Ингрид положила телефонную трубку на столик. Стиснула переплетенные пальцы – крепко, еще сильнее. Потом раскрыла рот – широко, до спазма в горле. И напряжение начало отступать.
– Да, здравствуйте, это… Ингрид Андерссон…
Она сохранила девичью фамилию, хотя фамилия Титуса гораздо красивее и оригинальнее. Бруи. Титус Бруи. Однако разделить с мужем фамилию означало бы также разделить с ним и прошлое. И тогда к общему прошлому примешивалось бы еще и чувство вины. Возвращающееся всякий раз, когда она называет новую фамилию.
Лена сразу все поняла:
– А, привет. Как там у вас дела?
– Ничего… ничего не получается. Мы проиграли. – И она беззвучно, обреченно разрыдалась.
– Пожалуй, в таком случае имеет смысл вернуться. Место у нас есть.

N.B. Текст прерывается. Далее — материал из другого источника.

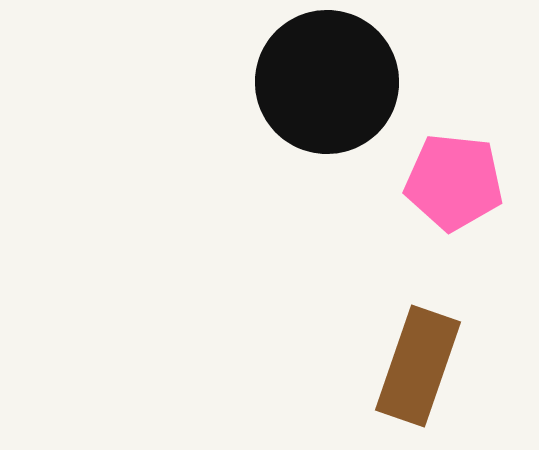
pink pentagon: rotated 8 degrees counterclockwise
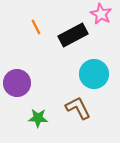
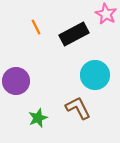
pink star: moved 5 px right
black rectangle: moved 1 px right, 1 px up
cyan circle: moved 1 px right, 1 px down
purple circle: moved 1 px left, 2 px up
green star: rotated 24 degrees counterclockwise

– Большое спасибо. Извините. Мы приедем.
Собрала вещи. Зубная щетка, халат, потертая сумка, которая у него с незапамятных времен. Порой она стирала сумку в стиральной машине, чем только сильнее злила мужа. «Проклятая кошелка!» – ругался он. Вещь досталась от Розы. Это она сшила сумку ему в подарок. Бежевую, с клетчатой подкладкой. Можно скатать в рулон наподобие хозяйственной сумки, а когда сумка расправлена, то можно повесить на крючок – точно полотенце. Внутри кармашек – под маникюрные ножницы, бритву, зубные щетки и расческу. Раньше в бок сумки был вшит весьма вычурный золотой вензель из двух латинских букв: ТВ. Буквы облезли задолго до того, как сумка впервые угодила в стиральную машину. Сначала нитки залохматились, а потом монограмма и вовсе отвалилась.

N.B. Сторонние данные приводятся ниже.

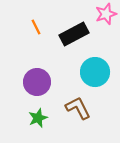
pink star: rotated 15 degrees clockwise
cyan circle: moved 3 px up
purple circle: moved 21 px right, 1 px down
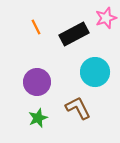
pink star: moved 4 px down
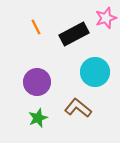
brown L-shape: rotated 24 degrees counterclockwise
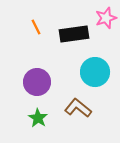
black rectangle: rotated 20 degrees clockwise
green star: rotated 18 degrees counterclockwise
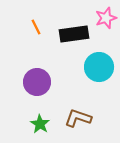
cyan circle: moved 4 px right, 5 px up
brown L-shape: moved 10 px down; rotated 20 degrees counterclockwise
green star: moved 2 px right, 6 px down
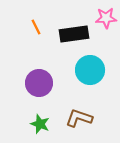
pink star: rotated 15 degrees clockwise
cyan circle: moved 9 px left, 3 px down
purple circle: moved 2 px right, 1 px down
brown L-shape: moved 1 px right
green star: rotated 12 degrees counterclockwise
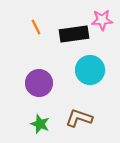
pink star: moved 4 px left, 2 px down
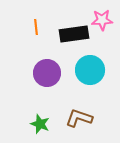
orange line: rotated 21 degrees clockwise
purple circle: moved 8 px right, 10 px up
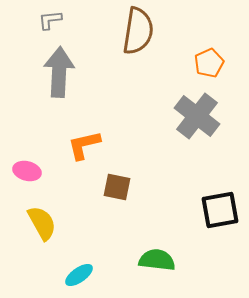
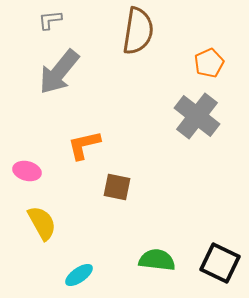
gray arrow: rotated 144 degrees counterclockwise
black square: moved 53 px down; rotated 36 degrees clockwise
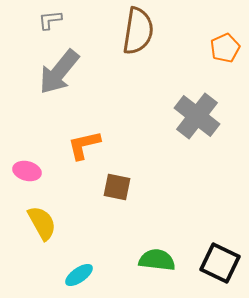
orange pentagon: moved 16 px right, 15 px up
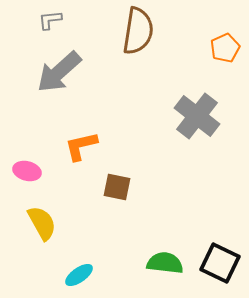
gray arrow: rotated 9 degrees clockwise
orange L-shape: moved 3 px left, 1 px down
green semicircle: moved 8 px right, 3 px down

Титус лежал на спине в их двухспальной постели. Голова откинута, темная бородка нацелена вверх. Волосы уже подернуты сединой, однако все такие же густые – наперекор долгой химиотерапии. Он приподнял голову, глянул на нее, потом с усилием, прерывисто вдохнул.
– Нас ждут.
Титус молчал.
– Я поговорила с Леной. Она сегодня дежурит.
– Вот как…
– Титус, я…
– Черт!
Взгляд был рассеянный, блеклый. Будто боялся смотреть вперед.